Posted by: Elizabeth on July 25, 2008 4:41 PM

I just made these cookies and they are fantastic! I used whole wheat flour and minced ginger which gaze it an extra zing.

Posted by: crystal on October 22, 2008 9:03 PM

Does anyone have a clue if these would still be tasty if I used blackstrap molasses? I bought a jar for one recipe that required just a tablespoon a while back and have been searching for ways to use it all up! I even made an extremely short-lived attempt to eat it plain. Any other recipe suggestions using blackstrap molasses would be more than welcome, as well.

Thanks!

Posted by: Emily on November 10, 2008 6:07 PM

Yes you can use Blackstrap Molasses...I did and the cookies were totally awesome!! I love this recipe. The cookies come out chewy with a little surface crunch.

Posted by: Chris on November 26, 2008 7:59 AM

These look amazing. I have two questions. How do you know if your baking powder or baking soda is bad? How long should an opened bottle of molasses last? I can't wait to make these for Christmas!

Molasses is basically sugar, and should last a very long time. We've never had a jar of molasses go bad. Baking soda lasts a long time too. The real problem area is baking powder which you need to replace every six months. You'll know its spent when you try to use it for baking and your biscuits, cookies, or muffins turn out flat. ~Elise

Posted by: Tricia on November 29, 2008 2:06 PM

These just may be my new favorite holiday cookie. The best adjective I can think of to describe these is "comforting." They are so easy to make, a bit messy, but soooo worth it. I am making holiday goody boxes for gifts this year and these have just made their way into the box! Thank you so much for this unique recipe!

Posted by: Carol on December 9, 2008 3:06 PM

These were great, especially with the glaze, to which I added some grand marnier.

Posted by: Rachel on December 21, 2008 7:08 PM

These were wonderful cookies.

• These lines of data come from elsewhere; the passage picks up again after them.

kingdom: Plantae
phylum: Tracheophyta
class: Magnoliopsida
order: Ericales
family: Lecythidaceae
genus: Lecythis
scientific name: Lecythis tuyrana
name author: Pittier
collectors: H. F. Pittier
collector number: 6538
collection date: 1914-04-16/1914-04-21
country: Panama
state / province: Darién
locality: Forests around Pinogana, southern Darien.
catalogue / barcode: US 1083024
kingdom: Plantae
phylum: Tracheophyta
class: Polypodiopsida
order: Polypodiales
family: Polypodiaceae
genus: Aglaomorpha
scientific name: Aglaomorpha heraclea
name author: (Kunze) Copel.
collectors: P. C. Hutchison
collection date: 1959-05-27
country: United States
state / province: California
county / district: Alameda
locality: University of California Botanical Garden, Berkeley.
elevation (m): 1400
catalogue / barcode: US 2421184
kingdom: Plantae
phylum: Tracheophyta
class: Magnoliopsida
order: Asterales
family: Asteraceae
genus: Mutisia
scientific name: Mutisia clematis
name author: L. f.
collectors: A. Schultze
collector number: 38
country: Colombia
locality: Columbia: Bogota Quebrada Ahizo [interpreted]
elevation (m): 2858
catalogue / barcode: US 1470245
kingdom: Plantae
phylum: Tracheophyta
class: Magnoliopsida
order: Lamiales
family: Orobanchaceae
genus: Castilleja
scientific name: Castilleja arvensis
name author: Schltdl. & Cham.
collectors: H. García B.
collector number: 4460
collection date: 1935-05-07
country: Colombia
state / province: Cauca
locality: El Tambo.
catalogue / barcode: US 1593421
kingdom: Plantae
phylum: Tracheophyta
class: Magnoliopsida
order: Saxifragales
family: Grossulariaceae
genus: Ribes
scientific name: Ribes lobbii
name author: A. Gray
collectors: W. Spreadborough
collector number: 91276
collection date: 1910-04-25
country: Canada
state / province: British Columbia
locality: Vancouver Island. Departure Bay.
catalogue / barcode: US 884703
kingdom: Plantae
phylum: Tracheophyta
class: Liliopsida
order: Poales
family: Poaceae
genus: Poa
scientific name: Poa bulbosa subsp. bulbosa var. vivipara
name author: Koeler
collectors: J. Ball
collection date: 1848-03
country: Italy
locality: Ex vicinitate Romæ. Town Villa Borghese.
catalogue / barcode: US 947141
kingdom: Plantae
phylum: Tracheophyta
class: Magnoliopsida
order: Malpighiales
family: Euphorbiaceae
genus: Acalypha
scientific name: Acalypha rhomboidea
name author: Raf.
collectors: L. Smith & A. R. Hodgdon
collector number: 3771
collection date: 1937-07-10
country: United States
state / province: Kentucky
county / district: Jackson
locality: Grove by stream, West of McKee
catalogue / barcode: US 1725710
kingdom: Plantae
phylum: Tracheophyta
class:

I made them a wee bit smaller and used ww pastry flour as did others. I rolled them in a minced candied ginger and sugar and WOW was that good. Really added a nice bite to the cookies. I loved how they were chewy on the inside and crisp around the edges. Thanks for the great recipe!

Posted by: Cat on December 28, 2008 2:57 PM

I've made these from the Cook's Illustrated cookbook and have gotten rave reviews. Their recipe also includes 1/4 tsp. of finely ground black pepper which gives the cookies a nice little bite. Just enough for people to say "What is that?" without being overwhelming.

Posted by: Steph on January 17, 2009 8:48 PM

Thank you so much! These were great, my husband likes these kind of cookies and I don't, usually. These are so yummie though! I'll keep this recipe!

Thankyou thankyou thankyou!

Posted by: cait on March 5, 2009 2:52 PM

Just made these. Normally, the only "real" cookie to me involves chocolate chips. But these are incredible. Slightly crisp outside, tender and chewy inside, with the prettiest crinkles on top. The house smells like Christmas. I used King Arthur White Whole Wheat flour and added a pinch of black pepper.